-------- Supplied records --------
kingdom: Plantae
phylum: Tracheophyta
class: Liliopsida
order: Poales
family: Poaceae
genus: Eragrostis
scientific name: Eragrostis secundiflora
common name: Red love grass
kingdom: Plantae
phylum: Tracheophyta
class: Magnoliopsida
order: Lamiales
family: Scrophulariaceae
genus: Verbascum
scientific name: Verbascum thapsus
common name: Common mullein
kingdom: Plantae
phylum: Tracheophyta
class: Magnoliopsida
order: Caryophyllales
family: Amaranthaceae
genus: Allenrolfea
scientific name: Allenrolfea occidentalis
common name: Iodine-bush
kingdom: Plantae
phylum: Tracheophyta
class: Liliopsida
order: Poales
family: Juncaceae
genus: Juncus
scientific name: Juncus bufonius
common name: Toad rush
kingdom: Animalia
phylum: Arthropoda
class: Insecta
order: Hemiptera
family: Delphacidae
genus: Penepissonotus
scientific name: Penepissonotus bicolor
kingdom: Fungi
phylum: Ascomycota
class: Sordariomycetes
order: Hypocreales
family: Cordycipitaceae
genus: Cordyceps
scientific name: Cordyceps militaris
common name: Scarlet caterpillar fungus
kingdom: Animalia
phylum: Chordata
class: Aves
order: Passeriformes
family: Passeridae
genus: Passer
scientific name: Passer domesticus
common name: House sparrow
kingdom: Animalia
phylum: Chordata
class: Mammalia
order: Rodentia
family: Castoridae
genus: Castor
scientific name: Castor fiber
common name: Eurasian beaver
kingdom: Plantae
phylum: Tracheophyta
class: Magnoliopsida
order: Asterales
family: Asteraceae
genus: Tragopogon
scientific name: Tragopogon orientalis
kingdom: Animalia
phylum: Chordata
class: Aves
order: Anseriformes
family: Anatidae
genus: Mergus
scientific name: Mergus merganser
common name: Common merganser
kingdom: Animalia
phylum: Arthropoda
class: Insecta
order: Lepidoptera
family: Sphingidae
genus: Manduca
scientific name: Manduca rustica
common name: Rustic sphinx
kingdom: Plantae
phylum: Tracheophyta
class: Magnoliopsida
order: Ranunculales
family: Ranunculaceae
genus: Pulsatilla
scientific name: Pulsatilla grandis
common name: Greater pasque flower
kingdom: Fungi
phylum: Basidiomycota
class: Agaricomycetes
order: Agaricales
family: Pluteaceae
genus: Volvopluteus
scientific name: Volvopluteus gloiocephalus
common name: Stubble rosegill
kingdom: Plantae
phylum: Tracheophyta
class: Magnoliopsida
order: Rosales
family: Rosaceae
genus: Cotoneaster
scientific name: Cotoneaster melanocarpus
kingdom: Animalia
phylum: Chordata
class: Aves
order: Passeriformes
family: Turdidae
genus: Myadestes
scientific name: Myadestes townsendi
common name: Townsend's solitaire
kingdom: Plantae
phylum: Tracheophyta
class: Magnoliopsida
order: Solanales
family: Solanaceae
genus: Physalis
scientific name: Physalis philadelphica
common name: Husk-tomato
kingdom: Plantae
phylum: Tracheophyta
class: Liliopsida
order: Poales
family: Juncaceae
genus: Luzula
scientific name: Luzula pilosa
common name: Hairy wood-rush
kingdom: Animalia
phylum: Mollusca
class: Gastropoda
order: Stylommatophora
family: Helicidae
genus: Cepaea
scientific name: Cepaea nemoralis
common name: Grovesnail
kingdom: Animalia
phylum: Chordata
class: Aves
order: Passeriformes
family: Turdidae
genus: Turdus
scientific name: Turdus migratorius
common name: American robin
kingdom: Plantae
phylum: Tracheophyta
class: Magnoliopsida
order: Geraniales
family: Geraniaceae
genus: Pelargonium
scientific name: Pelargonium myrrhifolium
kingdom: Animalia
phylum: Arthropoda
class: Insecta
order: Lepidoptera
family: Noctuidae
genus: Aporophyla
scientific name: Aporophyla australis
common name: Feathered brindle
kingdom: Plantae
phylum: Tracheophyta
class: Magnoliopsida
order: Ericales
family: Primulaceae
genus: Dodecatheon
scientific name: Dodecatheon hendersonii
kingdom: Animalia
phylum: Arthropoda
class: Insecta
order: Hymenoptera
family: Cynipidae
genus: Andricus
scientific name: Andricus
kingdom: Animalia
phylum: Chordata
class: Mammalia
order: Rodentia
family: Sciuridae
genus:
--------
■ **Instructions to follow**
Please reproduce every line of the rows above word for word, leaving nothing out and changing nothing.

■ **Answer in full**
kingdom: Plantae
phylum: Tracheophyta
class: Liliopsida
order: Poales
family: Poaceae
genus: Eragrostis
scientific name: Eragrostis secundiflora
common name: Red love grass
kingdom: Plantae
phylum: Tracheophyta
class: Magnoliopsida
order: Lamiales
family: Scrophulariaceae
genus: Verbascum
scientific name: Verbascum thapsus
common name: Common mullein
kingdom: Plantae
phylum: Tracheophyta
class: Magnoliopsida
order: Caryophyllales
family: Amaranthaceae
genus: Allenrolfea
scientific name: Allenrolfea occidentalis
common name: Iodine-bush
kingdom: Plantae
phylum: Tracheophyta
class: Liliopsida
order: Poales
family: Juncaceae
genus: Juncus
scientific name: Juncus bufonius
common name: Toad rush
kingdom: Animalia
phylum: Arthropoda
class: Insecta
order: Hemiptera
family: Delphacidae
genus: Penepissonotus
scientific name: Penepissonotus bicolor
kingdom: Fungi
phylum: Ascomycota
class: Sordariomycetes
order: Hypocreales
family: Cordycipitaceae
genus: Cordyceps
scientific name: Cordyceps militaris
common name: Scarlet caterpillar fungus
kingdom: Animalia
phylum: Chordata
class: Aves
order: Passeriformes
family: Passeridae
genus: Passer
scientific name: Passer domesticus
common name: House sparrow
kingdom: Animalia
phylum: Chordata
class: Mammalia
order: Rodentia
family: Castoridae
genus: Castor
scientific name: Castor fiber
common name: Eurasian beaver
kingdom: Plantae
phylum: Tracheophyta
class: Magnoliopsida
order: Asterales
family: Asteraceae
genus: Tragopogon
scientific name: Tragopogon orientalis
kingdom: Animalia
phylum: Chordata
class: Aves
order: Anseriformes
family: Anatidae
genus: Mergus
scientific name: Mergus merganser
common name: Common merganser
kingdom: Animalia
phylum: Arthropoda
class: Insecta
order: Lepidoptera
family: Sphingidae
genus: Manduca
scientific name: Manduca rustica
common name: Rustic sphinx
kingdom: Plantae
phylum: Tracheophyta
class: Magnoliopsida
order: Ranunculales
family: Ranunculaceae
genus: Pulsatilla
scientific name: Pulsatilla grandis
common name: Greater pasque flower
kingdom: Fungi
phylum: Basidiomycota
class: Agaricomycetes
order: Agaricales
family: Pluteaceae
genus: Volvopluteus
scientific name: Volvopluteus gloiocephalus
common name: Stubble rosegill
kingdom: Plantae
phylum: Tracheophyta
class: Magnoliopsida
order: Rosales
family: Rosaceae
genus: Cotoneaster
scientific name: Cotoneaster melanocarpus
kingdom: Animalia
phylum: Chordata
class: Aves
order: Passeriformes
family: Turdidae
genus: Myadestes
scientific name: Myadestes townsendi
common name: Townsend's solitaire
kingdom: Plantae
phylum: Tracheophyta
class: Magnoliopsida
order: Solanales
family: Solanaceae
genus: Physalis
scientific name: Physalis philadelphica
common name: Husk-tomato
kingdom: Plantae
phylum: Tracheophyta
class: Liliopsida
order: Poales
family: Juncaceae
genus: Luzula
scientific name: Luzula pilosa
common name: Hairy wood-rush
kingdom: Animalia
phylum: Mollusca
class: Gastropoda
order: Stylommatophora
family: Helicidae
genus: Cepaea
scientific name: Cepaea nemoralis
common name: Grovesnail
kingdom: Animalia
phylum: Chordata
class: Aves
order: Passeriformes
family: Turdidae
genus: Turdus
scientific name: Turdus migratorius
common name: American robin
kingdom: Plantae
phylum: Tracheophyta
class: Magnoliopsida
order: Geraniales
family: Geraniaceae
genus: Pelargonium
scientific name: Pelargonium myrrhifolium
kingdom: Animalia
phylum: Arthropoda
class: Insecta
order: Lepidoptera
family: Noctuidae
genus: Aporophyla
scientific name: Aporophyla australis
common name: Feathered brindle
kingdom: Plantae
phylum: Tracheophyta
class: Magnoliopsida
order: Ericales
family: Primulaceae
genus: Dodecatheon
scientific name: Dodecatheon hendersonii
kingdom: Animalia
phylum: Arthropoda
class: Insecta
order: Hymenoptera
family: Cynipidae
genus: Andricus
scientific name: Andricus
kingdom: Animalia
phylum: Chordata
class: Mammalia
order: Rodentia
family: Sciuridae
genus:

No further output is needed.